Requirement: The discussion below about technology in X-Files describes a powerful laptop of that time. List each feature it gives for that laptop.

BEGIN Selected excerpt

I also think the technology was somewhat reduced for plot purposes. Consider the "road warrior" template that already existed for business travelers, with more use of laptops, cell phones, email, etc. I think the writers just found it convenient to make communication and information research more cumbersome than it really had to be in that era...

I agree with most of that, but disagree about the "road warrior" bit. Laptops and cell phones and email existed, but not pervasively when the show started in 1993. It was around 1998 or '99 when work issued me my first cell phone that didn't require me be careful how I used the minutes. A powerful laptop of the time had a 250MB hard drive, a 486, and 2 hours claimed battery life (but in reality the battery was more like a UPS so you could carry it between power outlets). Pagers were common but coverage sucked outside metro areas. Email was uncommon. Email that worked between organizations was science fiction for most people.

On a personal level, when X-Files first aired, I navigated around with a Thomas Guide, and you were out of luck if you got to a friend's house and they weren't home. My dad had a car-mounted cell phone and warned me not to touch it at risk of my life and bank account. No one I knew could afford a laptop. I dialed into a lot of local BBSes with my Amiga but only knew of the Internet from magazine articles and hadn't actually seen it in person. FidoNet was the closest I got to wide-area email.

No, I'd contend that X-Files was reasonably accurate for the time.

  • It would be interesting to hear anecdotes about whether FBI agents were being issued or were finding it worth purchasing their own notebooks, cell phones, for use in the field back then!

    Anecdotes about what we thought was affordable or common place in our neighborhoods isn't very relevant to whether the tech was available for enterprises and workers who needed it.

END Selected excerpt
BEGIN Excerpted data

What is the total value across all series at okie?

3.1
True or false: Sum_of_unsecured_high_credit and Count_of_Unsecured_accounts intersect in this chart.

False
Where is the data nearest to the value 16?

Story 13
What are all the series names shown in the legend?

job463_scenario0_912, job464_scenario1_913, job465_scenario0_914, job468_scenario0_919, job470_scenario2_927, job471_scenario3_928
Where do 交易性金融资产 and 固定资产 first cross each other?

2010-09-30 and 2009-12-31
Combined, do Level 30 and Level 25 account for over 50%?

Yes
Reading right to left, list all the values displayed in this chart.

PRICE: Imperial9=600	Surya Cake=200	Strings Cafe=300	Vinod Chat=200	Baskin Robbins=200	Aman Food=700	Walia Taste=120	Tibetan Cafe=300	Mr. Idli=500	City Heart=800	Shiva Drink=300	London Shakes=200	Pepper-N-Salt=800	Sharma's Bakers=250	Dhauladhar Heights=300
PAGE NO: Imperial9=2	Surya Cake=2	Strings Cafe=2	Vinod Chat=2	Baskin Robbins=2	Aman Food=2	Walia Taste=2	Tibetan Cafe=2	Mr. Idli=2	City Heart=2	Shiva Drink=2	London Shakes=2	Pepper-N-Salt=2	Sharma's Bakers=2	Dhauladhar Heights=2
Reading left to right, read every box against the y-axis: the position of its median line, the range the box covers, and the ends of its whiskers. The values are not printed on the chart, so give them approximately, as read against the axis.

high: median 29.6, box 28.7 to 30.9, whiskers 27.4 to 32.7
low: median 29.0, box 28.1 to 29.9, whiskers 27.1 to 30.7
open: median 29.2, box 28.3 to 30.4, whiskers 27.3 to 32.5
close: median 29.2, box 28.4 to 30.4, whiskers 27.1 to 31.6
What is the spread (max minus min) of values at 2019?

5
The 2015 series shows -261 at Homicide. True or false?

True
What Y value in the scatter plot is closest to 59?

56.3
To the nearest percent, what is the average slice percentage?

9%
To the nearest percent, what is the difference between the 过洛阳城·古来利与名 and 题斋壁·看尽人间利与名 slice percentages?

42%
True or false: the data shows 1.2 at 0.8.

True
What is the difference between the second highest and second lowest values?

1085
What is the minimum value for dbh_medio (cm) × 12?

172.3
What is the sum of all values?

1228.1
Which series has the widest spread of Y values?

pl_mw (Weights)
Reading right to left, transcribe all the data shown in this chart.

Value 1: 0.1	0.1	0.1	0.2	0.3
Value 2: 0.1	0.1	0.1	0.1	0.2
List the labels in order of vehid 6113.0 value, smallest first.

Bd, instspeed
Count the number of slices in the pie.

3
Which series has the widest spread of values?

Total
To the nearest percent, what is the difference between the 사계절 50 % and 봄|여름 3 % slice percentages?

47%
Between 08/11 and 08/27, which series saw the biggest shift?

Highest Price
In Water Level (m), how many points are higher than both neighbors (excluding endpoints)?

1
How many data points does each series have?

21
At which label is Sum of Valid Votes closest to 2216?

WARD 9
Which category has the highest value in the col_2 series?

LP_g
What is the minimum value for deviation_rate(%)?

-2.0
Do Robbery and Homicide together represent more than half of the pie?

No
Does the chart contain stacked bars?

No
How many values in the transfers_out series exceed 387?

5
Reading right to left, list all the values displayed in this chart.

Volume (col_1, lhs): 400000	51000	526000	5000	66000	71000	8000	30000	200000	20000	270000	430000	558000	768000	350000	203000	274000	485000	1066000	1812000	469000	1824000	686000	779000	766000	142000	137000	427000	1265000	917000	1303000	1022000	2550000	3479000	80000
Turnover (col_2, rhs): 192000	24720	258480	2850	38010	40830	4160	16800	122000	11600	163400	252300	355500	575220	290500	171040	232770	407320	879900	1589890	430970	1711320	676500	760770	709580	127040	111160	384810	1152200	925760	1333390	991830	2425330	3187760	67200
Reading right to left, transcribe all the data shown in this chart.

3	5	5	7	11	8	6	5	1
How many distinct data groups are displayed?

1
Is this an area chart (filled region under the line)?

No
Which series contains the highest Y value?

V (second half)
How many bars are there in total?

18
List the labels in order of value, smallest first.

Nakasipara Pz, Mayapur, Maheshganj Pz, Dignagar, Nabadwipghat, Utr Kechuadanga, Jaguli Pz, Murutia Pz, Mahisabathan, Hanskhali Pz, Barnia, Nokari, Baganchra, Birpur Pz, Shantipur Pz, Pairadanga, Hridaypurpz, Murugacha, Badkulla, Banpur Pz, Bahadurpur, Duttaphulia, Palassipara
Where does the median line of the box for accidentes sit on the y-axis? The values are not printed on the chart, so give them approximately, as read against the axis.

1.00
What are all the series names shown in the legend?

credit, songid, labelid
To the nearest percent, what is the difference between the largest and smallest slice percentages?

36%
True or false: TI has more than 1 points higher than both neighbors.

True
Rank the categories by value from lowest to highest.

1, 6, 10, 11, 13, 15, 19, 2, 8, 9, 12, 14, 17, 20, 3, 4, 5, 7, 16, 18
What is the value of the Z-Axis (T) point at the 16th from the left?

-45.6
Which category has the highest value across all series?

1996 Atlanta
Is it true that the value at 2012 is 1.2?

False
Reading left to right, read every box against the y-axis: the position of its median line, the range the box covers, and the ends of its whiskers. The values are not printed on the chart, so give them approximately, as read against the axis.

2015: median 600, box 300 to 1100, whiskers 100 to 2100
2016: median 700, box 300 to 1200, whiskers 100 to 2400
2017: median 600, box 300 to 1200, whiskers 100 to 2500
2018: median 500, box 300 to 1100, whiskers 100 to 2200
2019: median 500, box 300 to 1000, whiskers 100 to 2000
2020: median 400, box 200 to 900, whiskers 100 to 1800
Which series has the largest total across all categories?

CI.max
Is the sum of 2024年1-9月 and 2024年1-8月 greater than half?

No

END Excerpted data

Response to this task:
- a 250MB hard drive
- a 486
- 2 hours claimed battery life